[WHAT TO WORK ON]
From the comments on lump-sum settlements for injured workers, transcribe the passage starting with "This is a $1" and going on through "even be offered.".

[EXCERPT TO READ]

  3. LaborGoon says:

    No, this is about cutting benefits. The bill’s fiscal note estimates that in the first two years alone, 7,000 injured workers will “choose” to take an average $105,000 less per worker than they would otherwise receive. When those attractive lump-sum checks run out, and they do, the costs of disabling work injuries will simply shift from businesses to taxpayers in the form of welfare and health care for people who can no longer work.

    The law says the cost of “sure and certain relief for injured workers and their families” must be “borne by industry.” Lump-sum buyouts turn that principle on its head, and shift the costs to you and me.

    This is a $1 billion benefit cut from the safety net for injured workers, plain and simple.

  4. DesMnsDave says:

    @LaborGoon …

    No. This isn’t about cutting benefits. It’s about workers not being permanently and totally disabled receiving pension benefits. Under this proposal, those that are PTD will receive benefits — either by legal definition (automatically), or by sticking to the benefits they are awarded FIRST, before a settlement can even be offered.

    In the 44 states that have some sort of settlement, there is little to no cost shifting to social service programs. If you have evidence to the contrary, please provide it.

[GIVEN RECORDS]

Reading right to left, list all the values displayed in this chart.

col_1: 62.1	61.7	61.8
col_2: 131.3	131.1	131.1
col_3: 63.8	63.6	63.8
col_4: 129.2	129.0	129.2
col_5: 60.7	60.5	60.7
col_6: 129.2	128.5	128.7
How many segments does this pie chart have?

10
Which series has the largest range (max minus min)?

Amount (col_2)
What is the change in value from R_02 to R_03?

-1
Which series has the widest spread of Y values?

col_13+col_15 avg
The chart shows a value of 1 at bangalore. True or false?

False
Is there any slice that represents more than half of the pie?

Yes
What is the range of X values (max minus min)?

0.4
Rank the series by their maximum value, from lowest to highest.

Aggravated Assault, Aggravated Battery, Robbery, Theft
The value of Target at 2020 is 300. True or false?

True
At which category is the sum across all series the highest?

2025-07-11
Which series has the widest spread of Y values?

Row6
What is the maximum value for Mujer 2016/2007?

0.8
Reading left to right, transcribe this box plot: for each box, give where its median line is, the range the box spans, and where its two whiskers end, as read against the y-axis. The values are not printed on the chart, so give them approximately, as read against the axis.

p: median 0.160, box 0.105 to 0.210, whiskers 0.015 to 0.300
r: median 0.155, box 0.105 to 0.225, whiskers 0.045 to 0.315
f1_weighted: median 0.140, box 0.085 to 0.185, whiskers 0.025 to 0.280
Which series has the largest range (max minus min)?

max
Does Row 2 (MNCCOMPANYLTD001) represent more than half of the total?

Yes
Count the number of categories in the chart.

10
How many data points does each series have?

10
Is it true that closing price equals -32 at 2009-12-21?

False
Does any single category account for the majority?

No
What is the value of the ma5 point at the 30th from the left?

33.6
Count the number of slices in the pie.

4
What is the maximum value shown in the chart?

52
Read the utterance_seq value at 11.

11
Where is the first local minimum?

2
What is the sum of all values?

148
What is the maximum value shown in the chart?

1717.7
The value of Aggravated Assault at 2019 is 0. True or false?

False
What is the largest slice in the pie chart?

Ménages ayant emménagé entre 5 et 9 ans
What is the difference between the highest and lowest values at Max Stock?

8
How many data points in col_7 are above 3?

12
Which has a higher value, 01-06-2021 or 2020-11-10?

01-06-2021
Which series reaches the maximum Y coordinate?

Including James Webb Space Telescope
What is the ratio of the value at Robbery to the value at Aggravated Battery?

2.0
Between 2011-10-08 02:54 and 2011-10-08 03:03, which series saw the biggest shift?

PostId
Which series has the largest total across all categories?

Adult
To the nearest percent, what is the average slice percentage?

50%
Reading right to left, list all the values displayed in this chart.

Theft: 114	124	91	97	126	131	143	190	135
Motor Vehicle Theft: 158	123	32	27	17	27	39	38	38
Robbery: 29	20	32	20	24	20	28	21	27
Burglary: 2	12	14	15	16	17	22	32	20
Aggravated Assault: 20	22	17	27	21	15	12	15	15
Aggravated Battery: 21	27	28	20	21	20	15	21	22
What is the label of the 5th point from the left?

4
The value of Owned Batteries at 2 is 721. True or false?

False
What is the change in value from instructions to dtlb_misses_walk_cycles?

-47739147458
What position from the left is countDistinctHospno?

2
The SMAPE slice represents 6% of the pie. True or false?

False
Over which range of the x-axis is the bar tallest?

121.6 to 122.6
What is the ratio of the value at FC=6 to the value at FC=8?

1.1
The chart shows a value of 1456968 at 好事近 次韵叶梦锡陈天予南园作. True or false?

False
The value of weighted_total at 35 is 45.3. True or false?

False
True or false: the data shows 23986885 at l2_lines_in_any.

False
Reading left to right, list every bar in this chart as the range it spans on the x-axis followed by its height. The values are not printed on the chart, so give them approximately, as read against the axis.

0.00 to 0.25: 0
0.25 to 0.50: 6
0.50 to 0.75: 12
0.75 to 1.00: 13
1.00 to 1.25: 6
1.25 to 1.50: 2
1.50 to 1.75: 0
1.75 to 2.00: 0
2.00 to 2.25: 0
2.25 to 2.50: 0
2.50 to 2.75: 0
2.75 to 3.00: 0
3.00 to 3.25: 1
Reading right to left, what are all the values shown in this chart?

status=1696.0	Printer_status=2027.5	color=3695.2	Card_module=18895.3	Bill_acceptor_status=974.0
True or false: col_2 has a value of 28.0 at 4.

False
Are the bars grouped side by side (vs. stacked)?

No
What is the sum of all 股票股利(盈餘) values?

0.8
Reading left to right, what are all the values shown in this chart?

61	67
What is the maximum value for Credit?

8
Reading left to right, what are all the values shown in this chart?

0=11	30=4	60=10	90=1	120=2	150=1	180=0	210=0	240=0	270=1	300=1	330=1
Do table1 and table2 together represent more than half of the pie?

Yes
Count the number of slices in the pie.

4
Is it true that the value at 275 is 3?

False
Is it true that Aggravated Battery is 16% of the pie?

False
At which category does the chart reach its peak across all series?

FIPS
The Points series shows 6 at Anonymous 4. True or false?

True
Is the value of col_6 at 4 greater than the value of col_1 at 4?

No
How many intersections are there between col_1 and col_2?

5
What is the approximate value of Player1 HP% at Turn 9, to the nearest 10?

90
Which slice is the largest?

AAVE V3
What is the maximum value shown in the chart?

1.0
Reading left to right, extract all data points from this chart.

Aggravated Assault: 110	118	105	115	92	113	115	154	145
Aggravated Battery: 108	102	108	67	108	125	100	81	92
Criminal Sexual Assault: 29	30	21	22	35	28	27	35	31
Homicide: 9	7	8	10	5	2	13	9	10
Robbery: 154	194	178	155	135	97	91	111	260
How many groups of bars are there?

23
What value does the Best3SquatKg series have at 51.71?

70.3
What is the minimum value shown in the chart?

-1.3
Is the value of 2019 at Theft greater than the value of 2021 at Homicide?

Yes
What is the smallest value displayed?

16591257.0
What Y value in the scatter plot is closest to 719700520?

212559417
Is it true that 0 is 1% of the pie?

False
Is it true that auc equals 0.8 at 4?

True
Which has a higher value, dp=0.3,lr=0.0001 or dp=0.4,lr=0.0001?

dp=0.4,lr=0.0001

[RESPONSE TO THIS EXERCISE]
This is a $1 billion benefit cut from the safety net for injured workers, plain and simple.

  4. DesMnsDave says:

    @LaborGoon …

    No. This isn’t about cutting benefits. It’s about workers not being permanently and totally disabled receiving pension benefits. Under this proposal, those that are PTD will receive benefits — either by legal definition (automatically), or by sticking to the benefits they are awarded FIRST, before a settlement can even be offered.